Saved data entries
◆ ◆ ◆ ◆ ◆

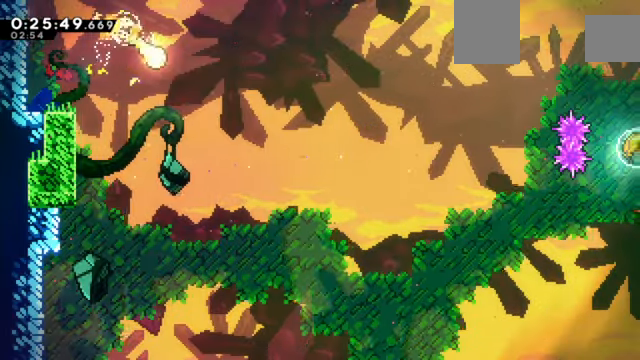
Gameplay with keyboard; each line is a JSON object with the keys held at the frame after it. "events" lists presses ("down") and releases ("up") of "a", "c", "d", "down", "e", "left", "q", "right", "s", "up", "w", "x" and "z" between this image and that frame as [ms after this image, input, new state], when the widget could be followed in between. No other keys are recorded. Mouse input is not recorded.
{"keys": ["down", "right"], "events": []}
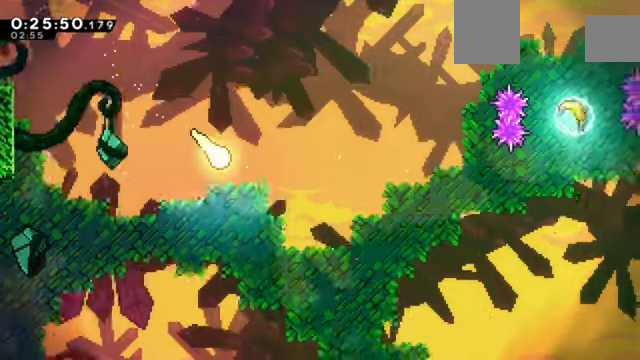
{"keys": ["right"]}
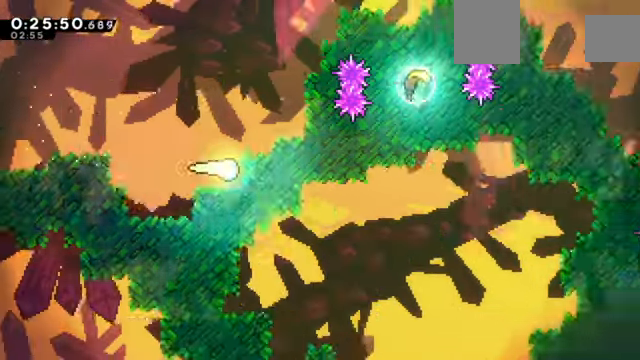
{"keys": ["down", "right"]}
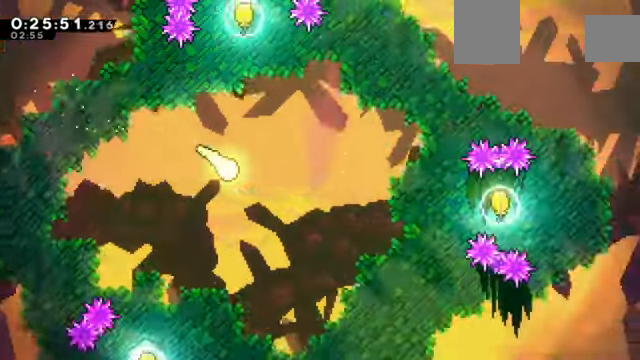
{"keys": ["right"], "events": [[33, "down", "up"]]}
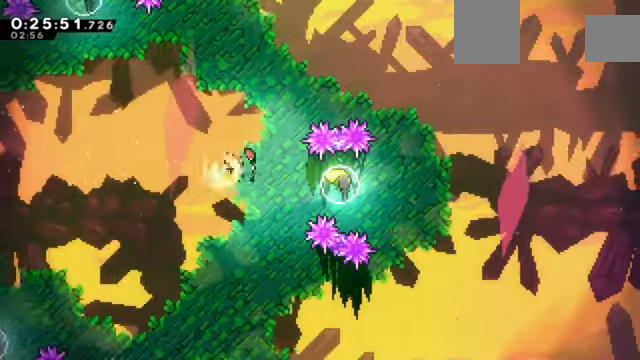
{"keys": ["right"], "events": [[267, "x", "down"], [467, "x", "up"]]}
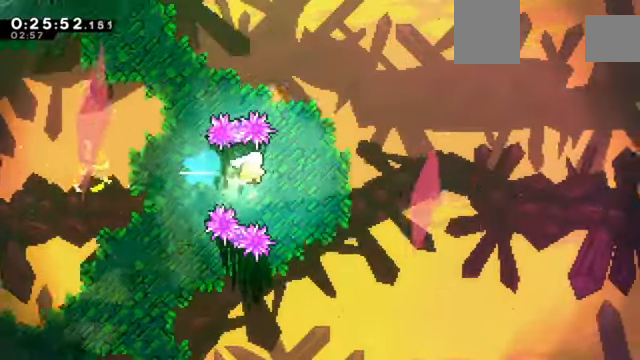
{"keys": ["right"], "events": [[100, "down", "down"], [434, "down", "up"]]}
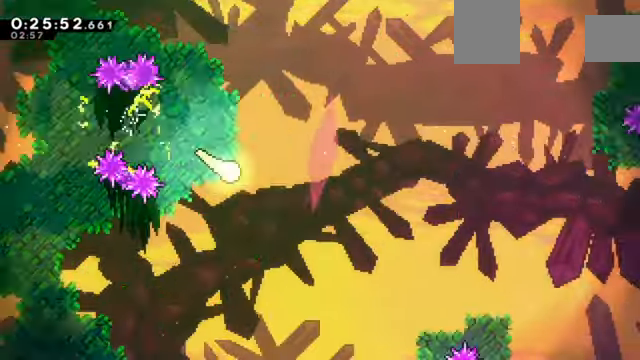
{"keys": ["right"], "events": []}
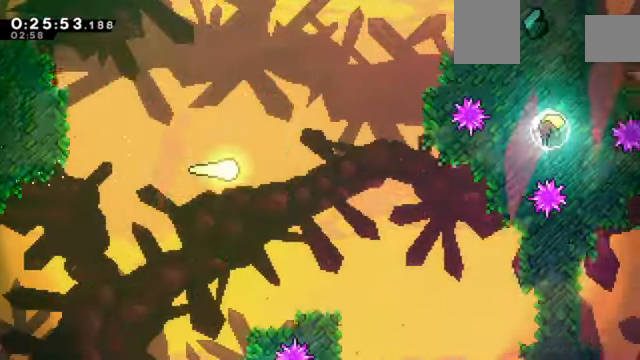
{"keys": ["right"], "events": []}
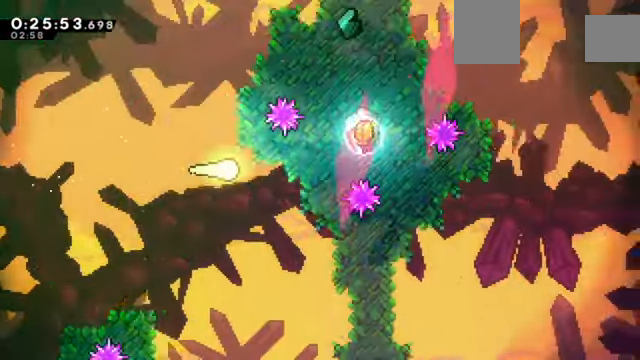
{"keys": ["right", "up"], "events": [[201, "up", "down"], [201, "x", "down"], [434, "x", "up"]]}
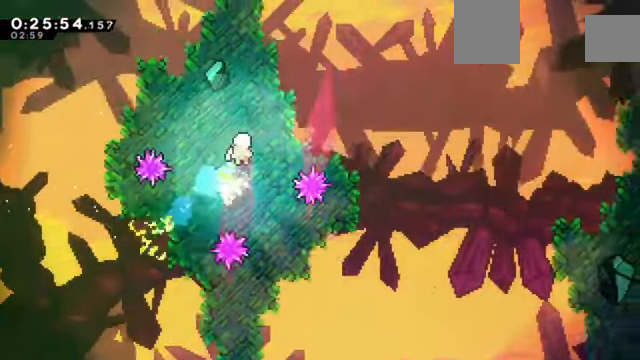
{"keys": ["down", "right"], "events": [[300, "up", "up"], [500, "down", "down"]]}
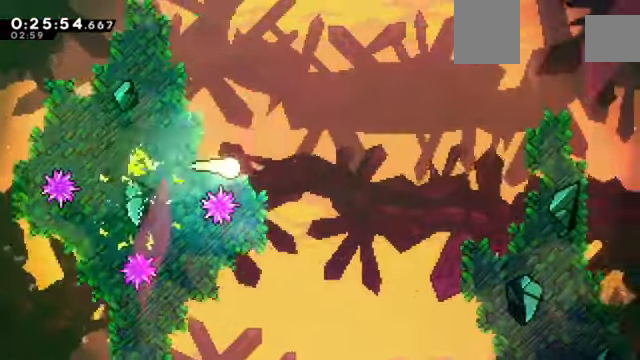
{"keys": ["right"], "events": [[134, "down", "up"], [267, "down", "down"], [501, "down", "up"]]}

◆ ◆ ◆ ◆ ◆

Your task is to set down each line above verbatim while excluding the pictures.

▸ **Answer space**:
Gameplay with keyboard; each line is a JSON object with the keys held at the frame after it. "events" lists presses ("down") and releases ("up") of "a", "c", "d", "down", "e", "left", "q", "right", "s", "up", "w", "x" and "z" between this image and that frame as [ms after this image, input, new state], when the widget could be followed in between. No other keys are recorded. Mouse input is not recorded.
{"keys": ["down", "right"], "events": []}
{"keys": ["right"]}
{"keys": ["down", "right"]}
{"keys": ["right"], "events": [[33, "down", "up"]]}
{"keys": ["right"], "events": [[267, "x", "down"], [467, "x", "up"]]}
{"keys": ["right"], "events": [[100, "down", "down"], [434, "down", "up"]]}
{"keys": ["right"], "events": []}
{"keys": ["right"], "events": []}
{"keys": ["right", "up"], "events": [[201, "up", "down"], [201, "x", "down"], [434, "x", "up"]]}
{"keys": ["down", "right"], "events": [[300, "up", "up"], [500, "down", "down"]]}
{"keys": ["right"], "events": [[134, "down", "up"], [267, "down", "down"], [501, "down", "up"]]}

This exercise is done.